Along with recent development of computer technologies, it is becoming possible to make action plans by analyzing multi-dimensional data (hereinafter also called “input”) using a non-linear model.
Patent Literature (PTL) 1 discloses a technology to receive multi-dimensional data and estimate a mixture model from the received multi-dimensional data. In the technology described in PTL 1, an optimal mixture model is estimated by optimizing types and parameters of components constituting the mixture model that is a target for estimating.
Non-Patent Literature (NPL) 1 discloses a technology in which, in a game of Go, multi-dimensional data of a face of a board of a game of Go is analyzed by a multi-layered neural network and select measures in such a manner that an estimated winning rate is maximized.
NPL 2 discloses a technology to estimate transition of power consumption from multi-dimensional data relating to time, weather and so on using a mixture alternate week model.
The disclosure of each of the above Patent Literatures and Non-Patent Literature is incorporated herein by reference thereto. The following analysis has been given from a view of the present invention.

## [Required tasks]
**A)** Using the patent background, answer each question:
(i) What kind of model does NPL 2 use to estimate power consumption?
(ii) In NPL 1, what analyzes the board data from a game of Go?
(iii) In PTL 1, what is optimized to estimate an optimal mixture model?
**B)** Put this sentence from the patent background into Spanish: "NPL 2 discloses a technology to estimate transition of power consumption from multi-dimensional data relating to time, weather and so on using a mixture alternate week model."
Answer from the patent background text only.

## [Data section]
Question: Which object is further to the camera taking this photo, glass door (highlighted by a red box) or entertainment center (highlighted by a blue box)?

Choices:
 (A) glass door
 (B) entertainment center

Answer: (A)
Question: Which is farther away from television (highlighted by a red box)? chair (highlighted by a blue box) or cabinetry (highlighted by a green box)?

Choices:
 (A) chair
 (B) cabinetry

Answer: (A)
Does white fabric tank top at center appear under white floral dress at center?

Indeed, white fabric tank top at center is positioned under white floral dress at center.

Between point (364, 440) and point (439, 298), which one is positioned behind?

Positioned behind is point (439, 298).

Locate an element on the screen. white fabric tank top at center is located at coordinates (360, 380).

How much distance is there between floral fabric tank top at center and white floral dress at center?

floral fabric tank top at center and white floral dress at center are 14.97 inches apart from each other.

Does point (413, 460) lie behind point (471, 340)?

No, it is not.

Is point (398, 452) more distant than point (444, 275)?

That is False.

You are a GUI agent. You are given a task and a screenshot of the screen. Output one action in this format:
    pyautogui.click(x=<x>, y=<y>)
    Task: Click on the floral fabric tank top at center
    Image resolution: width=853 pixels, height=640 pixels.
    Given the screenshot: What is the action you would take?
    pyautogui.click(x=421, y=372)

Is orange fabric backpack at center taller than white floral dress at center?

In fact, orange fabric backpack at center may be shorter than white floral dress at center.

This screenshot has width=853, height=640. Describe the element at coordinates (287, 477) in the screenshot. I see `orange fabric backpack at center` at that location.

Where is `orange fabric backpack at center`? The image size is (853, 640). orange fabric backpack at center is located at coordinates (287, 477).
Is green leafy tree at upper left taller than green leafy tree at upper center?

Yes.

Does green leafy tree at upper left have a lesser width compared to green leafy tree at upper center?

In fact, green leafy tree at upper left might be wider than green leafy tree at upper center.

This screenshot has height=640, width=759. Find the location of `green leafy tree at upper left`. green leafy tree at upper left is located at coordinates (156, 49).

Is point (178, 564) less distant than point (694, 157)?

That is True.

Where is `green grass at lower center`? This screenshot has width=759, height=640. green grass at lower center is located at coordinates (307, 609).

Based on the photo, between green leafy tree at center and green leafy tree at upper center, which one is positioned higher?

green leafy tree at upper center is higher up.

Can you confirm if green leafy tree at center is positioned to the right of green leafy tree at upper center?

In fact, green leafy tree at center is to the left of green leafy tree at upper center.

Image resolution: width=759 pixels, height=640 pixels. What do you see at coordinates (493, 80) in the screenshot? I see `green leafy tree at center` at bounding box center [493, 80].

## [Results by task]
**A)**
(i) A mixture alternate week model.
(ii) A multi-layered neural network.
(iii) The types and parameters of the components that make up the mixture model.

**B)** NPL 2 divulga una tecnología para estimar la evolución del consumo de energía a partir de datos multidimensionales relativos a la hora, el clima y demás, utilizando un modelo de mezcla de semanas alternas.